Prof. Dr. Haydar BAŞ hocamızın başlattığı Kuvai Milliye çalışması kapsamında geçen hafta Gaziantepin İslahiye ilçesinde, bu haftada Mersinin merkez köylerinde çalışmalara katıldık.
İslahiye bölgesinde daha çok buğday, arpa, pamuk ve biber yetiştiriliyor. Sulak arazisi bol, İslahiye ovasına baktığımızda buğday hasadı yapılmış tarlalar ve yağmurlama sistemiyle sulanan yemyeşil biber ve pamuk tarlaları var. Fakat bu verimli toprakların sahipleri olan köylü kardeşlerimiz hasat mevsimi olmasına rağmen dertlimi dertli, önceden hasat mevsimine esnaftan borca mal alırken ürünlerin para etmemesinden dolayı artık esnafta borca mal vermediklerinden yakınıyorlar.
İslahiyenin Şahmaran köyünde 40a yakın köylülerle sohbet ediyoruz bir çiftçi söz alıyor, geçe gündüz demeden çoluk çocuk çalıştık, buğday ürettik şu anda ambarım buğday dolu, Devlet 350 bin baş fiyat veriyor, elimize geçen 310 bin lira ona da razı olduk fakat bu seferde devletin koyduğu kotayla karşılaşıyoruz Tüccara gidiyoruz 230 bin lira fiyat veriyor ne yapacağımızı şaşırdık diyor.
Bir başka köylü benim kamyonum var diyor geçen hafta İskenderun limanına yanaşan bir gemide buğday nakliyesi yaptım diyor ve ekliyor benim çakmak gibi tap taze buğdayım dururken yıllanmış kararmış amerikan buğdayının benim ülkemde ne işi var diyor.

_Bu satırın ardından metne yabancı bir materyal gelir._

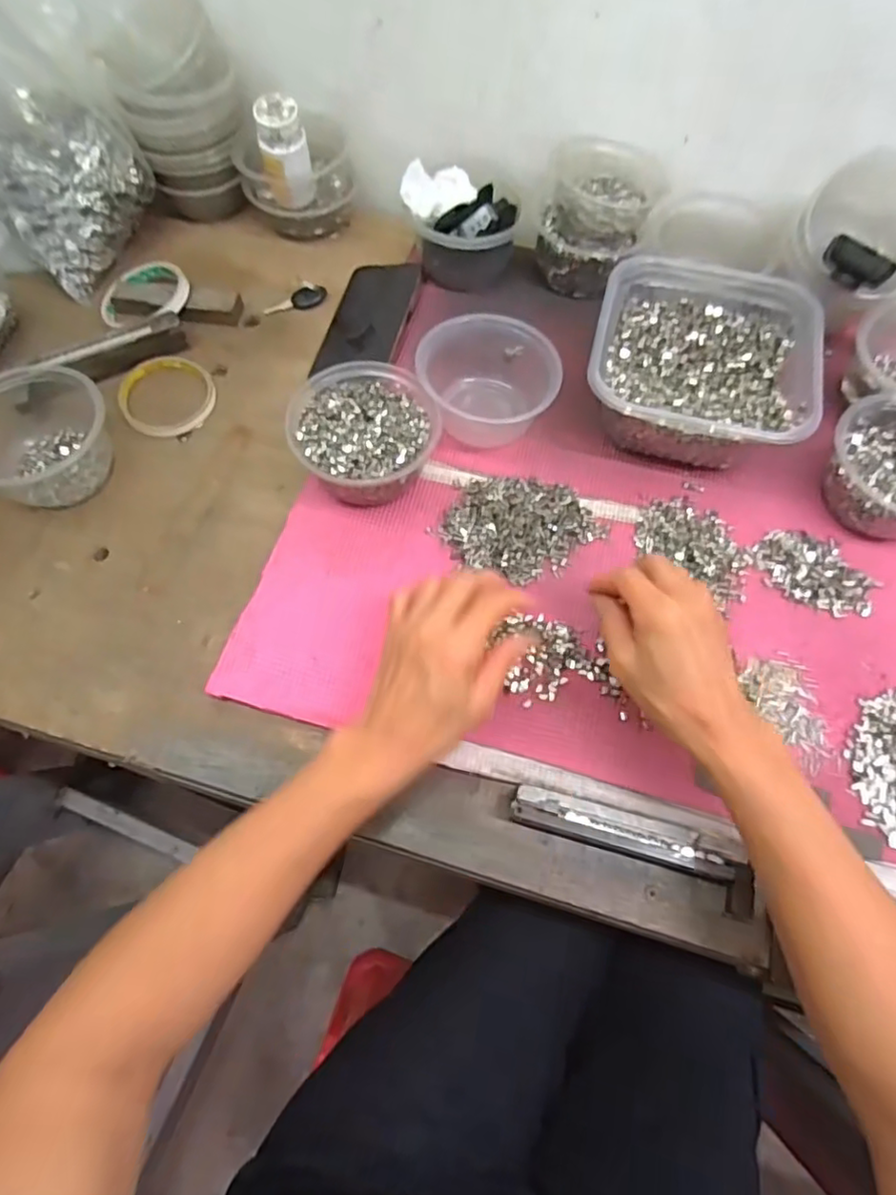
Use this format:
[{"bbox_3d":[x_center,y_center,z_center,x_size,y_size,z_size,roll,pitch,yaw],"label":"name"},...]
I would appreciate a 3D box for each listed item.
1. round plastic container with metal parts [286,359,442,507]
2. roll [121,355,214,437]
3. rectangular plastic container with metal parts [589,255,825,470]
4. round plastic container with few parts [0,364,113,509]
[{"bbox_3d":[-0.068,-0.130,0.498,0.109,0.054,0.117,1,64,-1],"label":"round plastic container with metal parts"},{"bbox_3d":[-0.254,-0.183,0.567,0.080,0.010,0.091,-25,67,-13],"label":"roll"},{"bbox_3d":[0.208,-0.201,0.523,0.171,0.064,0.178,14,65,5],"label":"rectangular plastic container with metal parts"},{"bbox_3d":[-0.338,-0.134,0.506,0.116,0.058,0.110,0,69,0],"label":"round plastic container with few parts"}]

Köylü kardeşlerimizi dinledikten sonra B.T.P. iktidarında Türkiye de üretilen hiçbir ürünün dışarıdan ithaline izin verilmeyeceğine, B.T.P. millet vekillerinin görevlerinden bir tanesi de bu milletin ihtiyacı dışındaki mallarını yurt dışında pazarlamak olduğunu anlatıyoruz Ayrıca tohumu tarlaya atmadan % 50 avans verileceğini, ürünlerinin sigortalanacağını ve ürün alımı garantisi verileceğini ve tüm bu projelerin kaynağını tek tek açıkladığımızda yüzlerin güldüğünü karamsarlığın yerini ümidin aldığını görüyoruz.
Ertesi gün köy gezilerine devam ediyoruz bir köy odasına girdiğimizde M. Kemal ATATÜRK ün Milli Ekonominin Temeli Ziraattır. Veciz sözüyle karşılaşıyoruz. Köylü kardeşlerimiz AKP iktidarının ekonominin temelini sarstığından ve bu gidişle üretimden çekileceklerinden bahsediyorlar, bir başka yakınmaları da biberi yetiştiriyoruz kurutuyoruz tam piyasaya süreceğimiz zaman basın yayın yoluyla biberde kanserojen madde var diye dedikodu yayılıyor. Halbuki yıllardan beri biberi biz bu şekilde kurutuyoruz. Kimseye bir şey olmuyor. Ama bu çıkaranların niyetleri başka bizim ürettiklerimizi sattırmayıp ithal malları piyasaya sürmektir. Diyorlar
Köy gezilerine devam ederken tarlalarda Anadolumuzun çalışkan onurlu insanlarını görüyoruz. Tarlanın birinde çalışan iki insanın yanına yaklaştığımızda birinin kolu dirsekten kesilmiş o halinde elinde kürek tarla suluyor. bizden konuşurken su başka yöne akıyor hemen oraya koşup, kesik koluyla küreğe destek verip suyun yönünü değiştiriyor. Sonra bize Beni bu halimle çalıştıranlar utansın. Bu tarlayı kiraya aldım ürünün 2/3 mal sahibinin 1/3 ise bize diyor. Onu teselli etmek yine Kuvvai Milliyeci lere düşüyor. Ona B.T.P. nin sosyal devlet projesinde toprağı olmayan köylülere toprak tahsisi edileceğini, sakatlara devletin sahip çıkıp maaş bağlayacağını anlatıyoruz
Eli nasırlı üzerine güneş doğmayan çalışkan, yiğit Anadolu insanları B.T.P. iktidarı için çalışma sözü veriyorlar.
Gelecek Prof. Dr. Haydar BAŞ ın B.T.P. iktidarını gösteriyor. Hayırlı Olsun.